- _What you are asked to do_
What you give back must match the data exactly, minus the pictures.

Records supplied Block Start

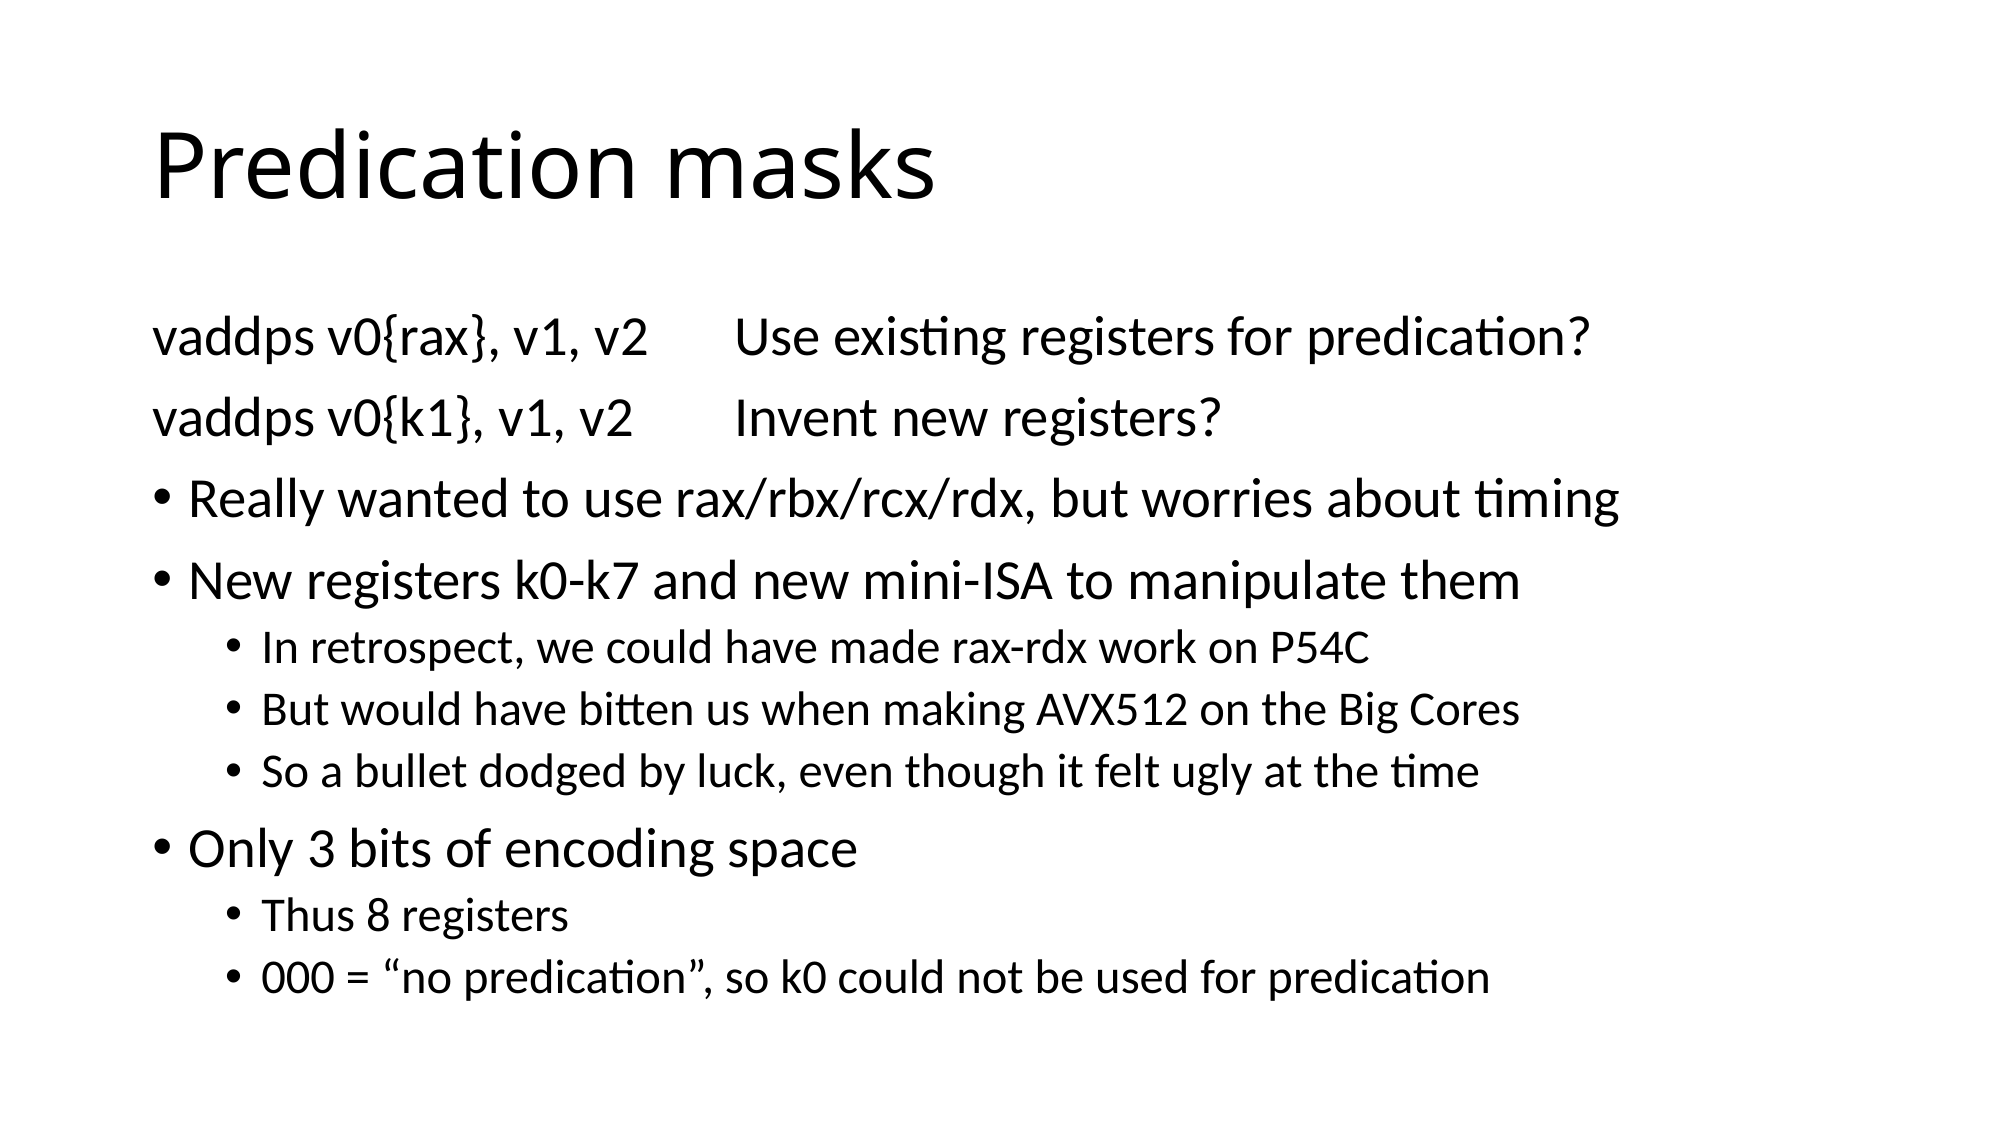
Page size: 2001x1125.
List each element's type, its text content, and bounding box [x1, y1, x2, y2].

title Predication masks [137, 59, 1863, 278]
list vaddps v0{rax}, v1, v2 Use existing registers for predication? vaddps v0{k1}, v1, v2 Invent new registers? Really wanted to use rax/rbx/rcx/rdx, but worries about timing New registers k0-k7 and new mini-ISA to manipulate them In retrospect, we could have made rax-rdx work on P54C But would have bitten us when making AVX512 on the Big Cores So a bullet dodged by luck, even though it felt ugly at the time Only 3 bits of encoding space Thus 8 registers 000 = “no predication”, so k0 could not be used for predication [137, 299, 1863, 1014]
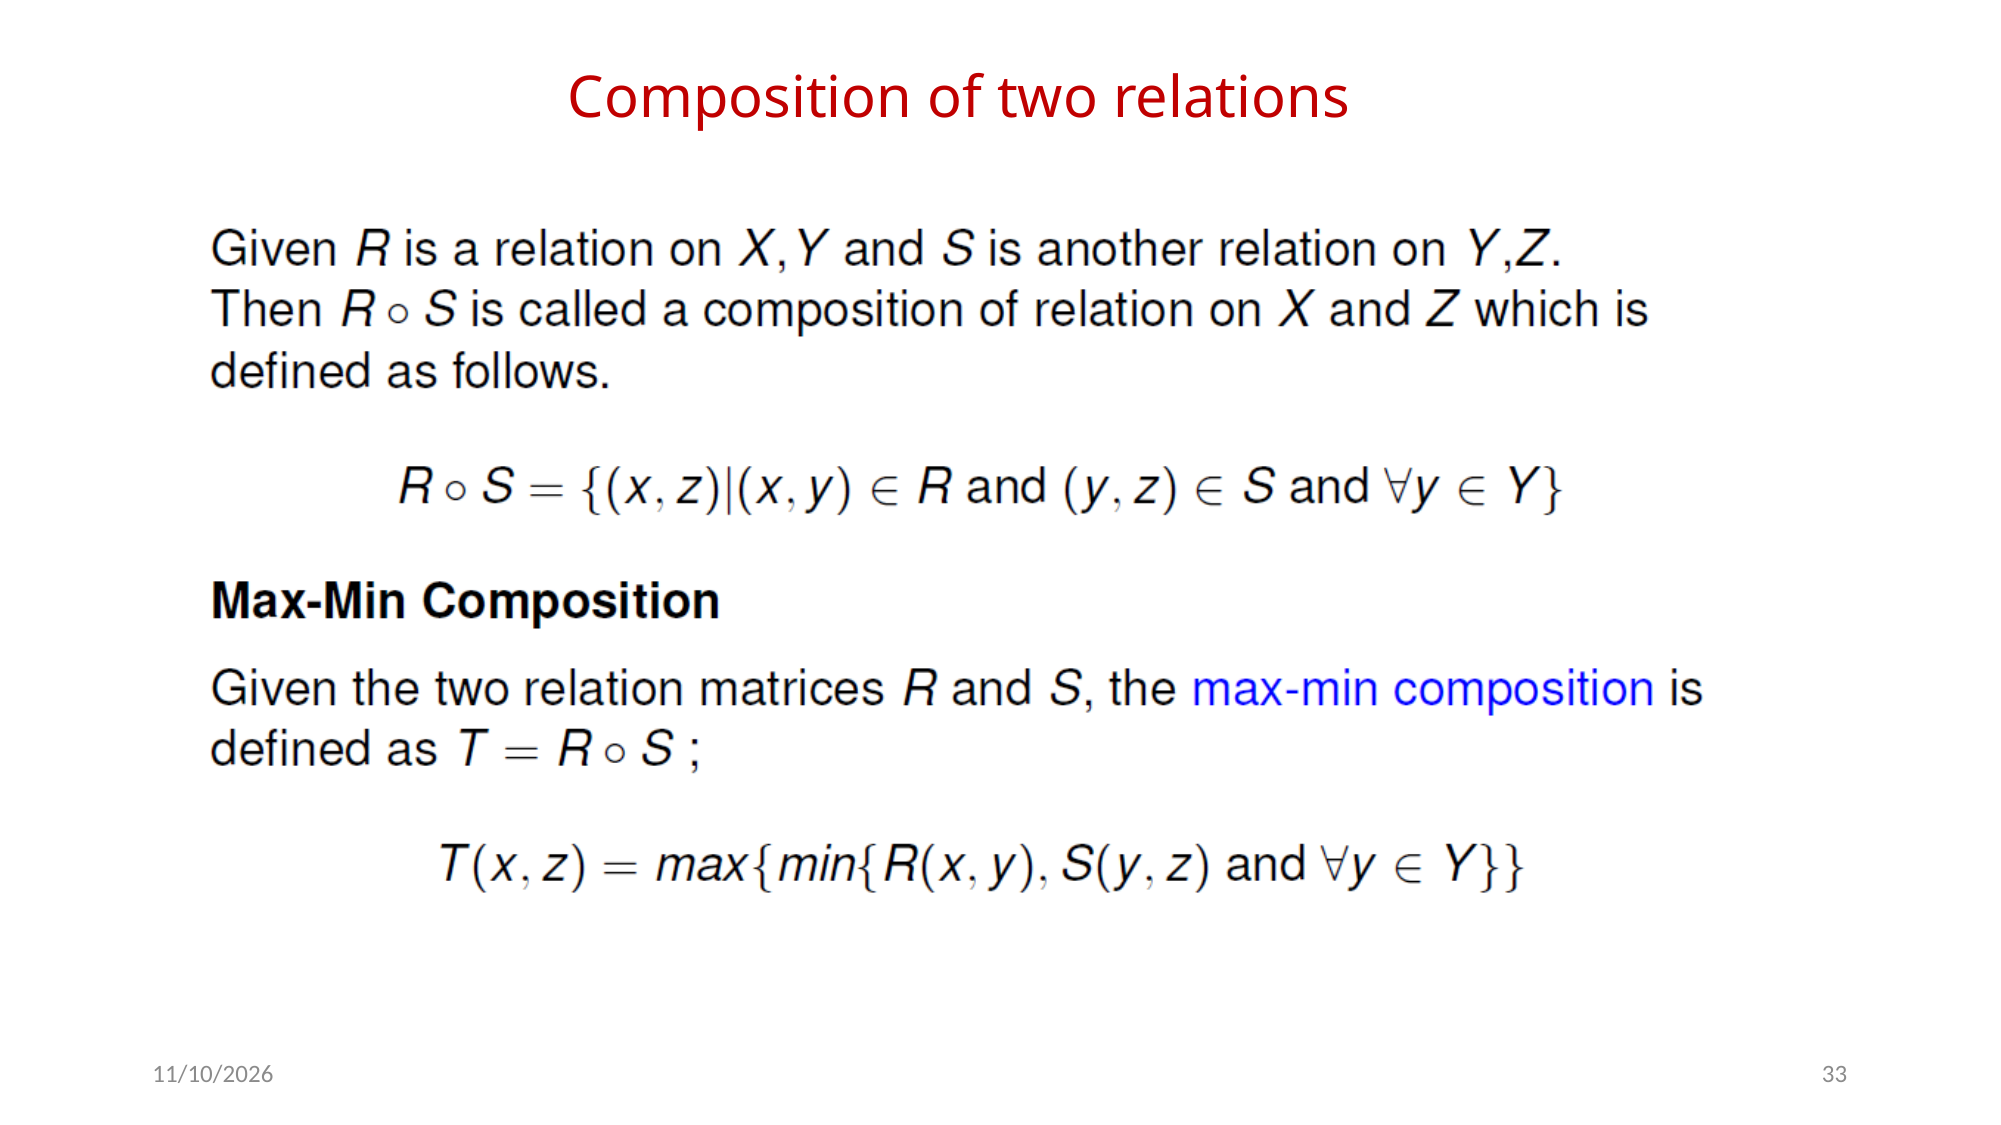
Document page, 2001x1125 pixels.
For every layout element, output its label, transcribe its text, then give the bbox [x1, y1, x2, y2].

title Composition of two relations [552, 41, 1448, 155]
picture [181, 170, 1768, 999]
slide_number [137, 1042, 588, 1103]
slide_number 33 [1752, 1042, 1863, 1103]
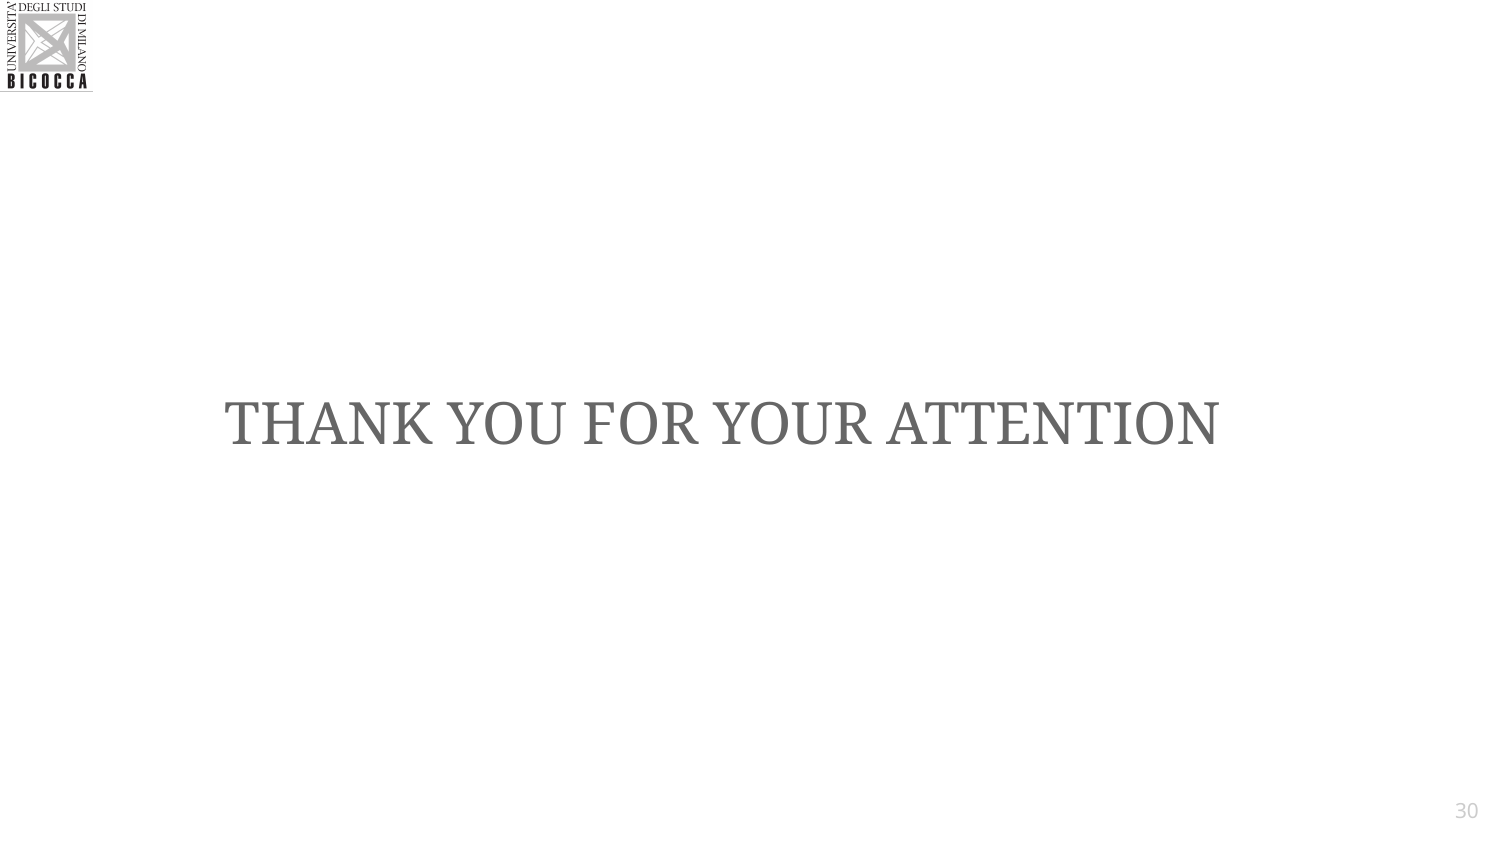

Records supplied Block End

- _Result for this task_
Page size: 2001x1125.
List each element's type, its text content, and bounding box [x1, y1, x2, y2].

title Predication masks [137, 59, 1863, 278]
list vaddps v0{rax}, v1, v2 Use existing registers for predication? vaddps v0{k1}, v1, v2 Invent new registers? Really wanted to use rax/rbx/rcx/rdx, but worries about timing New registers k0-k7 and new mini-ISA to manipulate them In retrospect, we could have made rax-rdx work on P54C But would have bitten us when making AVX512 on the Big Cores So a bullet dodged by luck, even though it felt ugly at the time Only 3 bits of encoding space Thus 8 registers 000 = “no predication”, so k0 could not be used for predication [137, 299, 1863, 1014]
Document page, 2001x1125 pixels.
For every layout element, output its label, transcribe its text, then give the bbox [x1, y1, x2, y2].

title Composition of two relations [552, 41, 1448, 155]
picture [181, 170, 1768, 999]
slide_number [137, 1042, 588, 1103]
slide_number 33 [1752, 1042, 1863, 1103]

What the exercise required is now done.